Work to be completed: Your answer should be every line below that includes the word "Ηλικίες".

*** Begin section ***

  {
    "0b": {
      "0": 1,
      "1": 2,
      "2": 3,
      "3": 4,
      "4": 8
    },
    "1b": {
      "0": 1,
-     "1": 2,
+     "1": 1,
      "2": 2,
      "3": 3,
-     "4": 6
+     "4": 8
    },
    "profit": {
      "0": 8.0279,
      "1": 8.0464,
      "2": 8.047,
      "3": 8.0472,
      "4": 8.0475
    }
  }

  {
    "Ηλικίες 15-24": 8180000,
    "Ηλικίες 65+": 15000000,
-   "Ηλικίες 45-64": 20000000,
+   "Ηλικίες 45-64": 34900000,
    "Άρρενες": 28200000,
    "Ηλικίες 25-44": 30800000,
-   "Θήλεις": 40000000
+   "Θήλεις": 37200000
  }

*** End section ***
*** Begin section ***

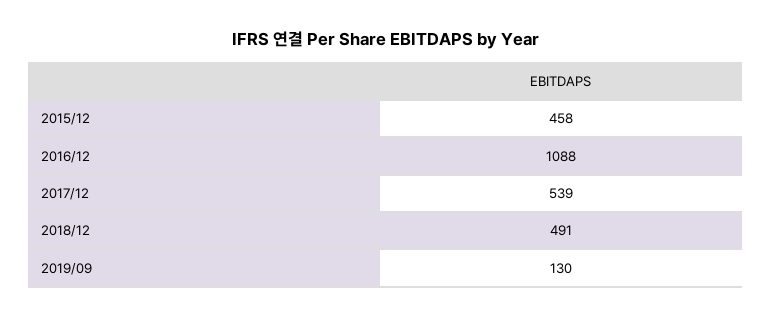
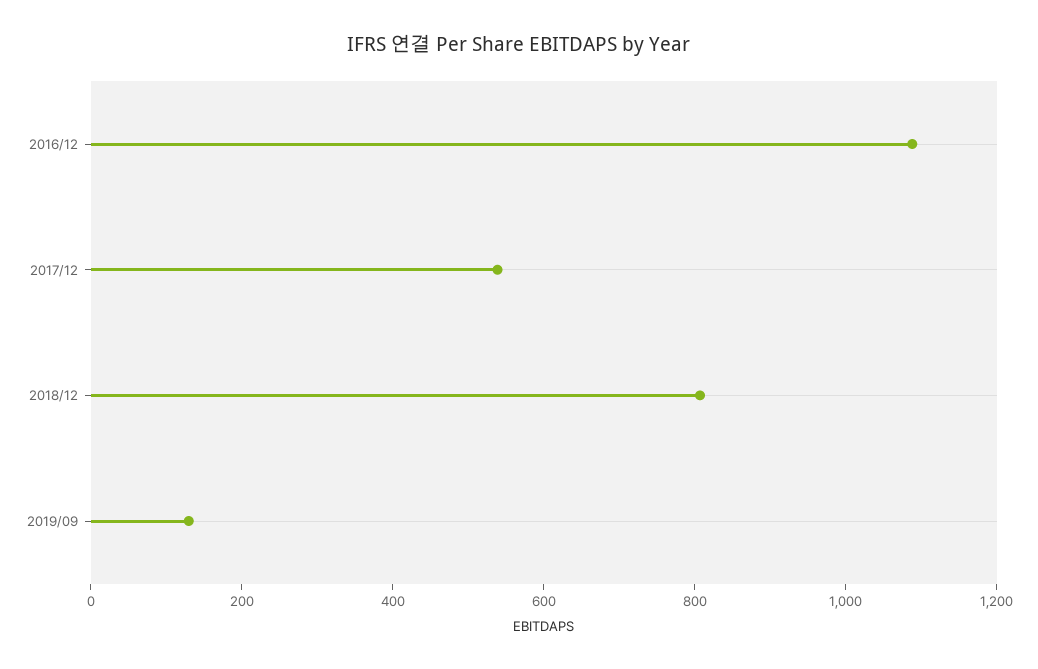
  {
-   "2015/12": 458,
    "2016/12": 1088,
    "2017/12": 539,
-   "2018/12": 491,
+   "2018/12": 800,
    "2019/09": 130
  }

*** End section ***
*** Begin section ***

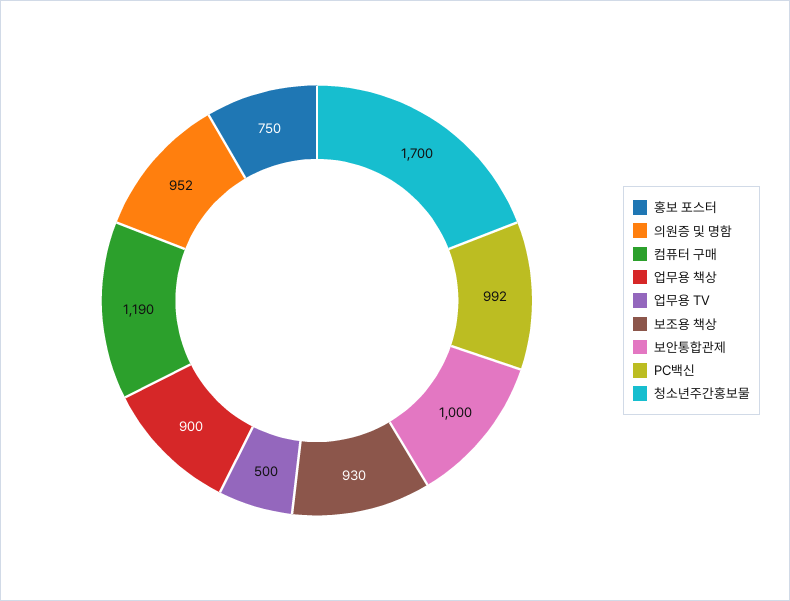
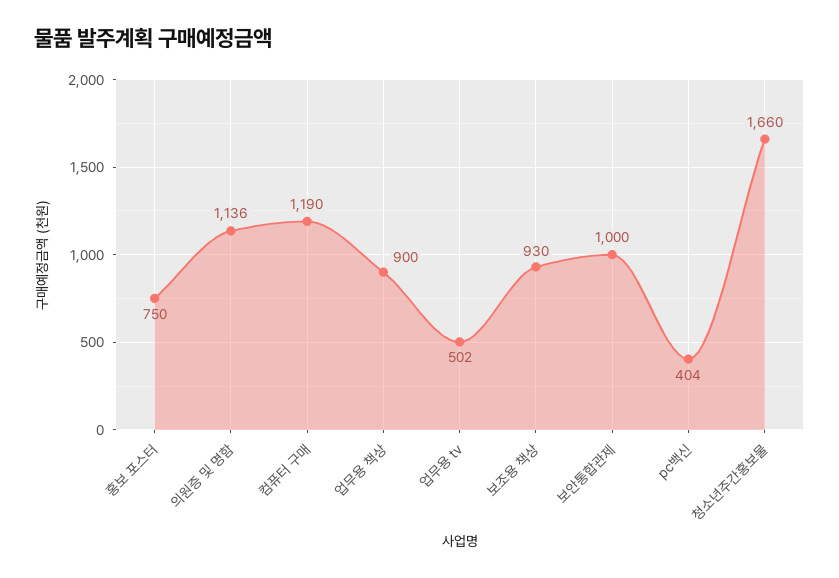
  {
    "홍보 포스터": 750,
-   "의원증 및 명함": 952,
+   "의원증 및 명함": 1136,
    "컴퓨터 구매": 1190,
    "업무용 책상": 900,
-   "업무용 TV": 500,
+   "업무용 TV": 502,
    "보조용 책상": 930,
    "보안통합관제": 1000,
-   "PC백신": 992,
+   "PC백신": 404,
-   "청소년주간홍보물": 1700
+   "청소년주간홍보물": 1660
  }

*** End section ***

Answer to the exercise:
    "Ηλικίες 15-24": 8180000,
    "Ηλικίες 65+": 15000000,
-   "Ηλικίες 45-64": 20000000,
+   "Ηλικίες 45-64": 34900000,
    "Ηλικίες 25-44": 30800000,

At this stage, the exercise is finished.